The patent in dispute (US number 6,881,745) covers pharmaceutical compositions of  azole antifungal drugs that are insoluble in aqueous solution.

The case dates to 2015, when Mayne filed a complaint against Merck Sharp & Dohme, alleging that Merck’s Noxafil (posaconazole) treatment for fungal infections infringed its patent.

In 2016, Merck filed a request for an inter partes review of the patent at the USPTO, arguing that the claims of the patent were obvious and anticipated over three earlier patents.

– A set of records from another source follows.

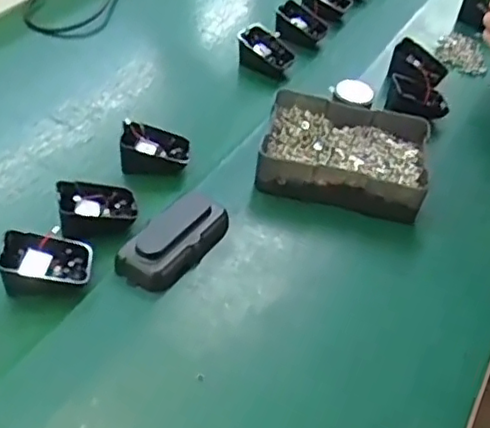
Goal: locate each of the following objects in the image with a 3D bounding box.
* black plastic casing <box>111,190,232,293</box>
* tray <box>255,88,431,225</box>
[{"bbox_3d":[-0.057,0.022,0.537,0.047,0.025,0.101,30,52,23],"label":"black plastic casing"},{"bbox_3d":[0.100,-0.063,0.635,0.161,0.043,0.131,9,47,5],"label":"tray"}]

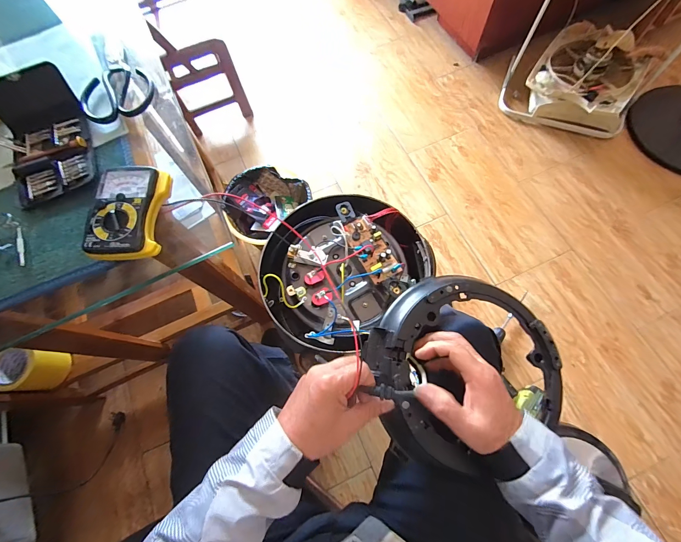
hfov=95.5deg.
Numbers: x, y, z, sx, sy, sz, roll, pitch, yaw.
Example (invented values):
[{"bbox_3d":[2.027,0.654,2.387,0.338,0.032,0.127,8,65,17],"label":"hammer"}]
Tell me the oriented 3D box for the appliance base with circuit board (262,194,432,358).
[{"bbox_3d":[0.003,-0.009,0.500,0.273,0.074,0.255,-41,73,-12],"label":"appliance base with circuit board"}]

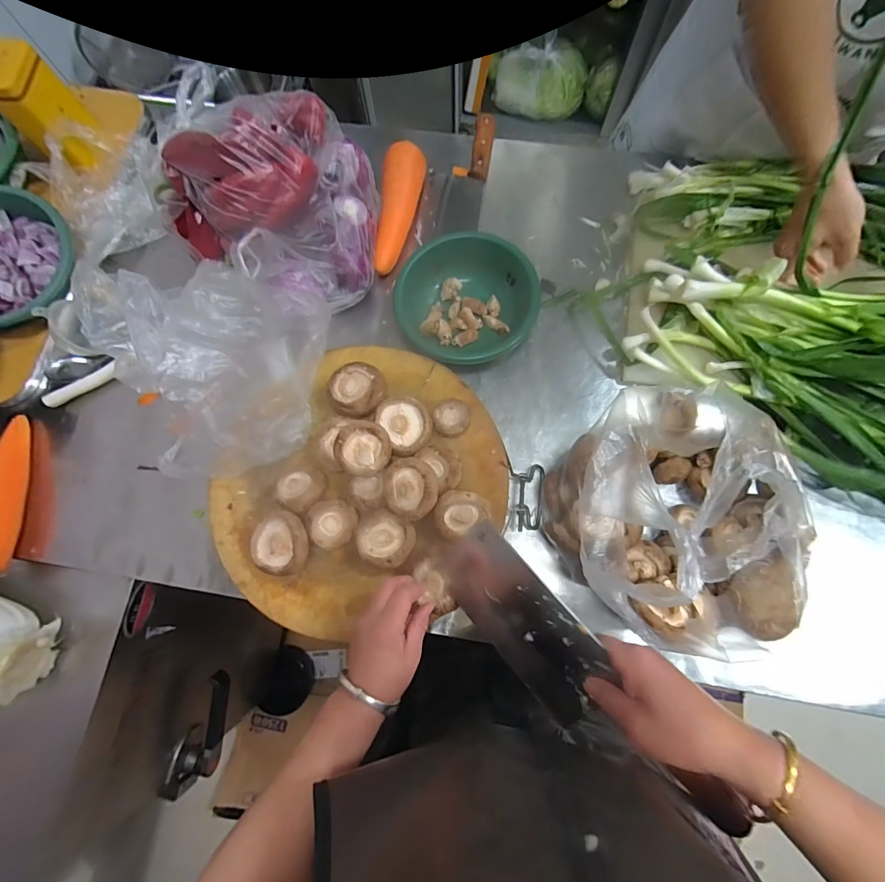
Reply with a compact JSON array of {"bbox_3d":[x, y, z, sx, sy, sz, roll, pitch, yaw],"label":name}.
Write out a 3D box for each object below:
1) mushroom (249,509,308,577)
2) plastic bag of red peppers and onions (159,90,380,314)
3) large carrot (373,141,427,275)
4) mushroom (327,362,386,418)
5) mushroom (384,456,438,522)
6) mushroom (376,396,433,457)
[{"bbox_3d":[-0.185,0.118,0.460,0.070,0.045,0.068,-3,76,1],"label":"mushroom"},{"bbox_3d":[-0.245,-0.324,0.549,0.289,0.138,0.252,-7,76,0],"label":"plastic bag of red peppers and onions"},{"bbox_3d":[-0.072,-0.364,0.629,0.057,0.061,0.201,10,77,4],"label":"large carrot"},{"bbox_3d":[-0.109,-0.063,0.512,0.069,0.037,0.070,0,76,1],"label":"mushroom"},{"bbox_3d":[-0.036,0.054,0.457,0.059,0.032,0.068,-7,76,0],"label":"mushroom"},{"bbox_3d":[-0.044,-0.019,0.502,0.059,0.032,0.074,-28,77,-5],"label":"mushroom"}]

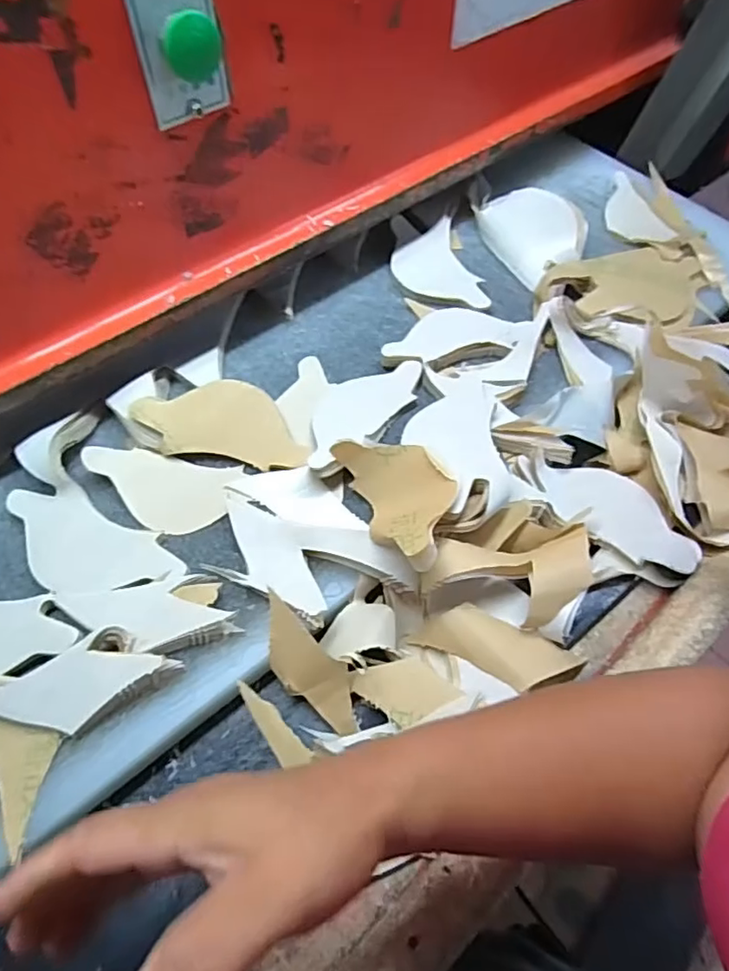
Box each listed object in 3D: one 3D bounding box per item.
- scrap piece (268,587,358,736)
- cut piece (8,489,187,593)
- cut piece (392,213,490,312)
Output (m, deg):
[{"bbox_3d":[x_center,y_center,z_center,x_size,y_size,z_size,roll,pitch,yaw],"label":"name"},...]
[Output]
[{"bbox_3d":[-0.043,0.139,0.442,0.044,0.008,0.116,-44,94,1],"label":"scrap piece"},{"bbox_3d":[-0.227,0.051,0.468,0.156,0.008,0.072,22,61,15],"label":"cut piece"},{"bbox_3d":[0.080,-0.252,0.658,0.093,0.010,0.138,-8,65,1],"label":"cut piece"}]

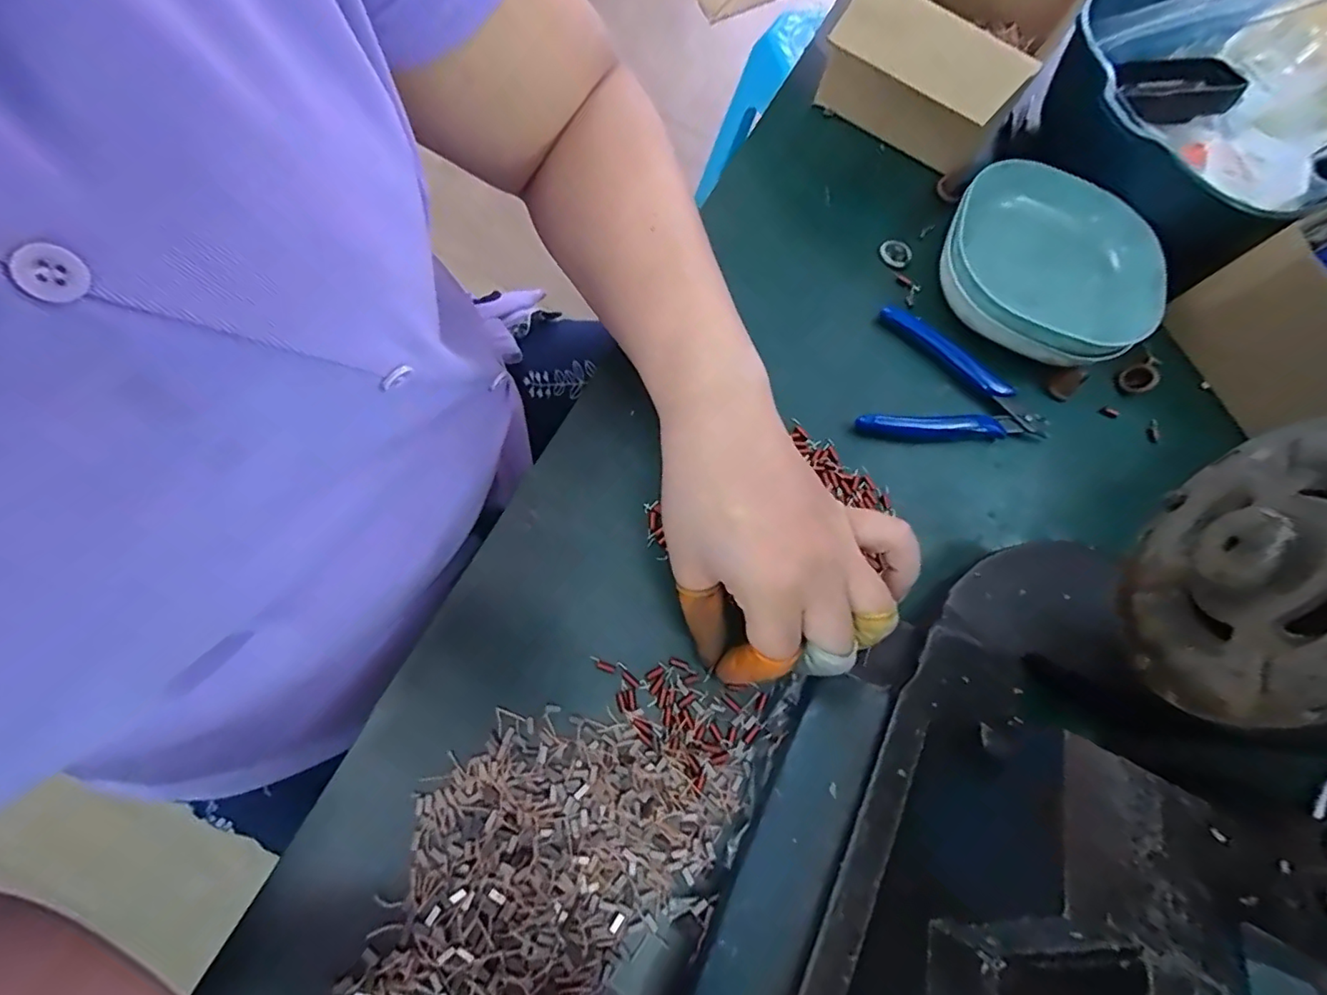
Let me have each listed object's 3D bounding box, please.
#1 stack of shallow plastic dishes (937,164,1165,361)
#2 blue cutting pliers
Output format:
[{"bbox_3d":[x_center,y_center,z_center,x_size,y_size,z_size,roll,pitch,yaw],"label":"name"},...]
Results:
[{"bbox_3d":[0.243,-0.148,0.372,0.130,0.047,0.132,25,72,2],"label":"stack of shallow plastic dishes"},{"bbox_3d":[0.181,-0.063,0.351,0.112,0.021,0.086,17,72,0],"label":"blue cutting pliers"}]

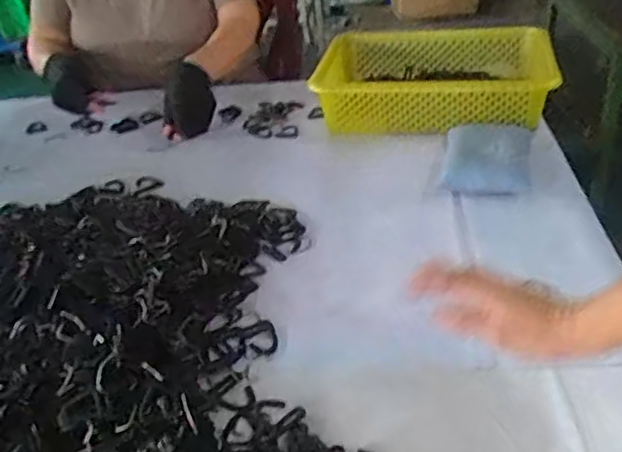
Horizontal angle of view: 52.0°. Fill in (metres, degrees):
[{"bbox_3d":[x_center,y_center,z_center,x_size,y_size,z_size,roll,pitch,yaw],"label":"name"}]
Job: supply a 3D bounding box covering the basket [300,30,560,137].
[{"bbox_3d":[0.192,-0.232,1.003,0.343,0.083,0.258,2,34,13],"label":"basket"}]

Under US law, an inter partes review may not be instituted if the petitioner was served with a patent infringement claim more than a year before the review was requested.

Mayne had argued that because Merck’s parent company, Merck & Co, was added to the case as a party of interest well after the one-year deadline, the inter partes review was time-barred.

But, the Federal Circuit ruled that MCI’s addition did not alter the filing date.

Additionally, the Federal Circuit agreed with the USPTO that the claims would have been obvious to a person skilled in the art in view of the earlier patents.

Mayne had also argued that the USPTO erred in failing to limit the usage of the drug to humans.

It said “a person of ordinary skill would immediately understand … that the claims of the ’745 patent are directed to humans only”.

But the Federal Circuit agreed with Merck and said the broadest interpretation of the claims is not limited to humans.